Фрекен Хольм уложила французские хлопушки в стеклянную вазу, при этом уголки ее плотно сжатых губ слегка подергивались.
Мадам Иенсен тем временем воротилась в кладовую в обществе двух кастрюль.
В последний момент прибыл садовник, уставивший углы гостиной помятыми пальмами и другими растениями, которые несли на себе заметные следы частых перевозок и хождения по рукам.
Фрекен Сайер, появившаяся наконец с тюрбаном поверх парика и в кашмирской шали со множеством кистей, ниспадавшей вдоль спины множеством складок, сказала:
— Милочек, я вам говорила, что мне не нужна эта рухлядь, которую вы уже год как развозите на ваших тачках.
— Ей-богу, фрекен, они все как есть новехонькие,— ответил садовник, продолжая расставлять свои растения поврежденной стороной к стене.— Да ведь их не уберечь от пинков в часовнях и всяких таких местах.
Фрекен Сайер резко повернулась и, придя в столовую, принялась переставлять всю посуду на столе.
— Карточки с именами раздадите вы,— обратилась она к фрекен Хольм,— они так красивы в белых девичьих руках.
В дверях показался очень высокий, необыкновенно холеного вида господин с черною шевелюрой, уложенной волнами по обе стороны прямого пробора.
— Я лакей,— сказал он и поклонился.
Фрекен Сайер смерила его взглядом с головы до ног, при этом серые глаза ее сияли, а лакей, рассматривая свои очень гладкие и узкие руки, спросил, не найдется ли какого места привести ему в порядок свое платье.
— Ах вы, мой Адонис,— ответила фрекен Сайер, продолжая семенить по комнате,— ступайте, кухарка вам покажет.
— Покорно вас благодарю, фру,— сказал лакей и снова поклонился.
— Фрекен, Адонис,— забулькала фрекен Сайер,— из тех, знаете ли, кто не расстался со свободой. Ступайте же.
Лакей прошел по коридору в кухню и тем же сдержанно-вежливым тоном поговорил с девушкой, препроводившей его в буфетную, где не Стояло ничего, кроме ночного стула фрекен.
Молодой красавец — он вкушал свободу по случаю временного увольнения от службы в одном из ресторанов на Конгенс-Нюторв — воротился, облаченный в черную фрачную пару со всеми необходимыми атрибутами. Туалет его сгодился бы, пожалуй, и для бала.
Фрекен Сайер, поеживаясь, как кошка, сказала компаньонке фрекен Хольм, между тем как молодой человек принялся расставлять бутылки на буфете.
— То-то удовольствие молодым барышням — смотреть на этакие белые пальцы, поддерживающие блюдо.
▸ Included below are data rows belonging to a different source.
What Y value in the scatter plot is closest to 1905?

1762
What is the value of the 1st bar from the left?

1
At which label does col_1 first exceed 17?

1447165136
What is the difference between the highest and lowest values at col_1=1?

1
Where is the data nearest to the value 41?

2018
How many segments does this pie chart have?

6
Она прошла в среднюю гостиную, когда раздался звонок в дверь.
Это была фру Эмма Лунд, супруга пастора, которая со смехом заключила тетку в объятия.
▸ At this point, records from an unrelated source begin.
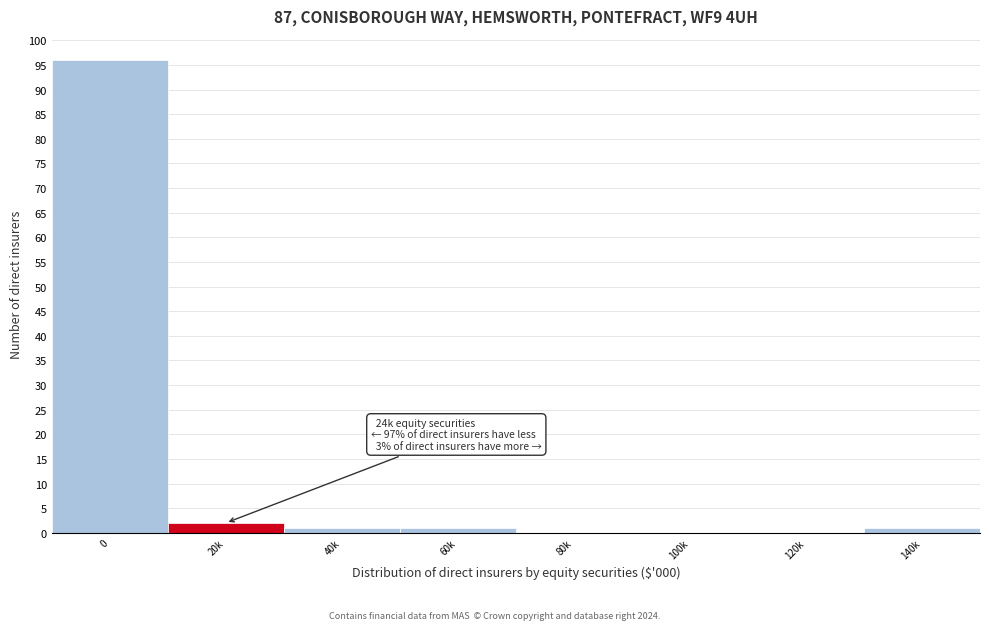

Reading left to right, transcribe all the data shown in this chart.

0=96	20k=2	40k=1	60k=1	80k=0	100k=0	120k=0	140k=1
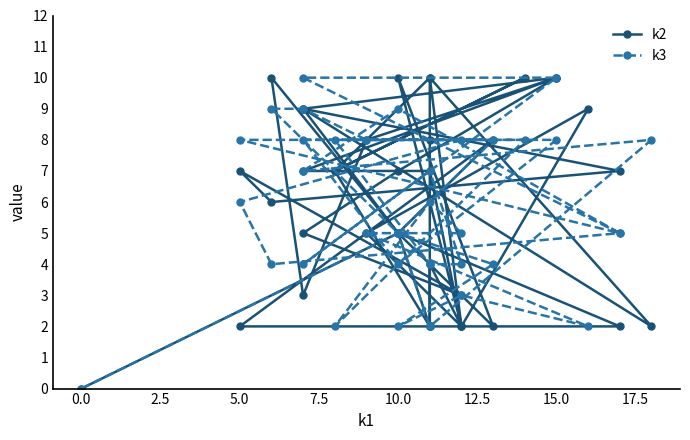

How many data points in k2 are above 7?

13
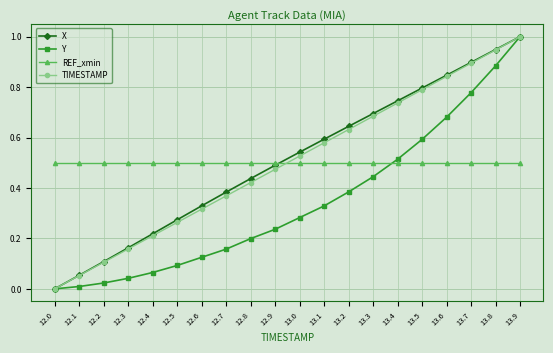

What is the maximum value shown in the chart?

1.0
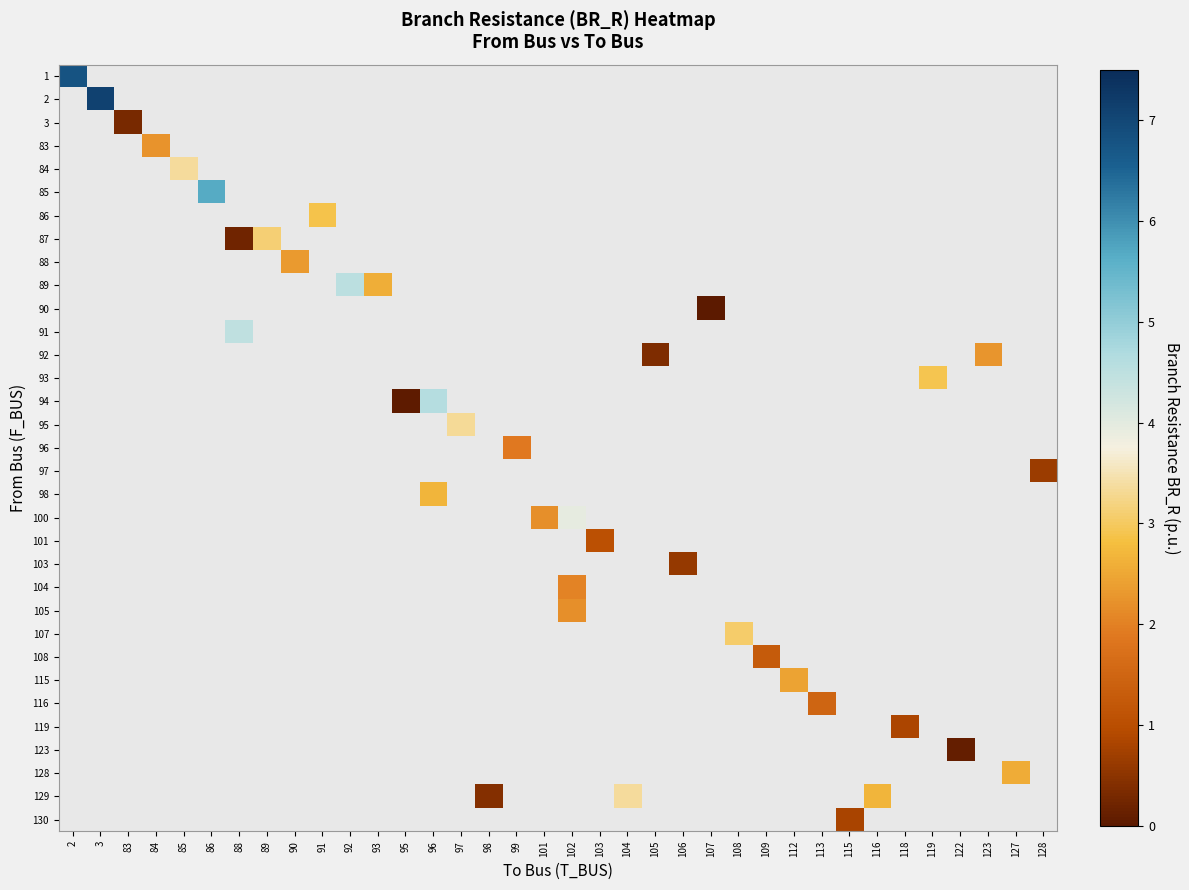

Count the number of data series in this chart.

33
— Милая тетя Вик,— сказала она,— ты не находишь, ,что я очаровательна в лиловом корсаже? Это Клара мне одолжила.
Фрекен Сайер ответила:
— Любезная Эмма, ты, право же, можешь оставить его себе. Он будто нарочно сшит на тебя.
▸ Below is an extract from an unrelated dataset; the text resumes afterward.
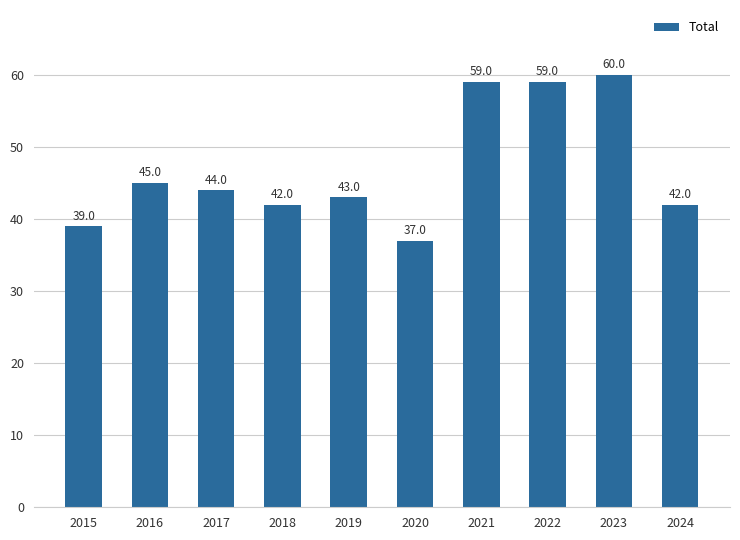

Which label corresponds to the largest value in the chart?

2023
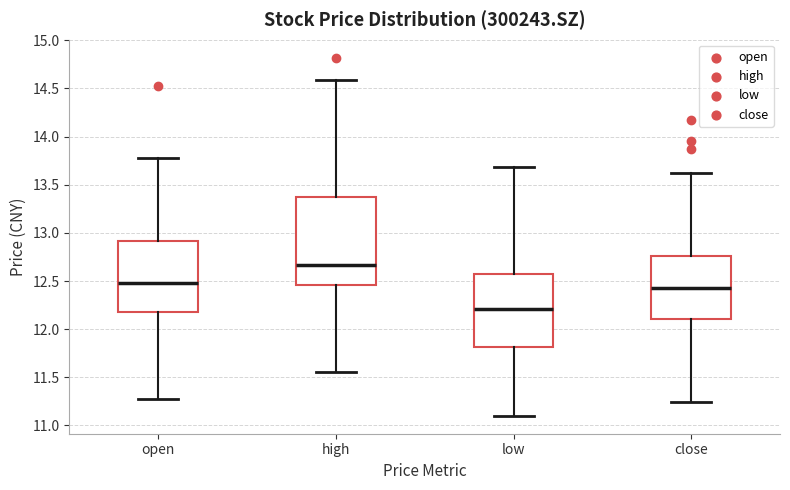

Which box has the highest median line?

high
— Что ты,—сказала фру Лунд,—разве Клара на это согласится. Семейство Рубов — тебе не чета.
— Да,— сказала фрекен Сайер и вдруг заулыбалась,— им больше нравится копить.
Фру Лунд объявила, что непременно должна пойти взглянуть на сервировку, и, наскоро составив букетик из украшавших стол фиалок, приколола его себе на корсаж.
Когда она пришла обратно, гостиная почти уже наполнилась.
Господин адвокат Майер беседовал с фру фон Хан о несчастных случаях в слякоть и гололедицу, а фру Маддерсон, его экономка, с канареечными волосами и лицом, сохранившим относительно невинное выражение после многих лет доверенной службы в домах состоятельных вдовцов, сидела возле фрекен Сайер и говорила:
— Спасибо, фрекен, это так мило с вашей стороны, что вы и меня позвали.
Фрекен Эмилия Майер подошла к фру Лунд.
— Вот как,— сказала она,— ты уже успела ухватить букетик цветов. Впрочем, их здесь более чем достаточно.
— Весьма странно,— сказал господин Майер, который все еще рассуждал о несчастных случаях, слякоти, го-лоледице и конках.— Весьма странно, что люди никак не научатся пользоваться страхованием. В наше время, когда можно застраховаться от чего угодно.
Фрекен Сайер внезапно рассмеялась — в своей кашмирской шали она походила на диковинную фигурку Будды.
— Да, тут он прав. Люди никогда не научатся благоразумию.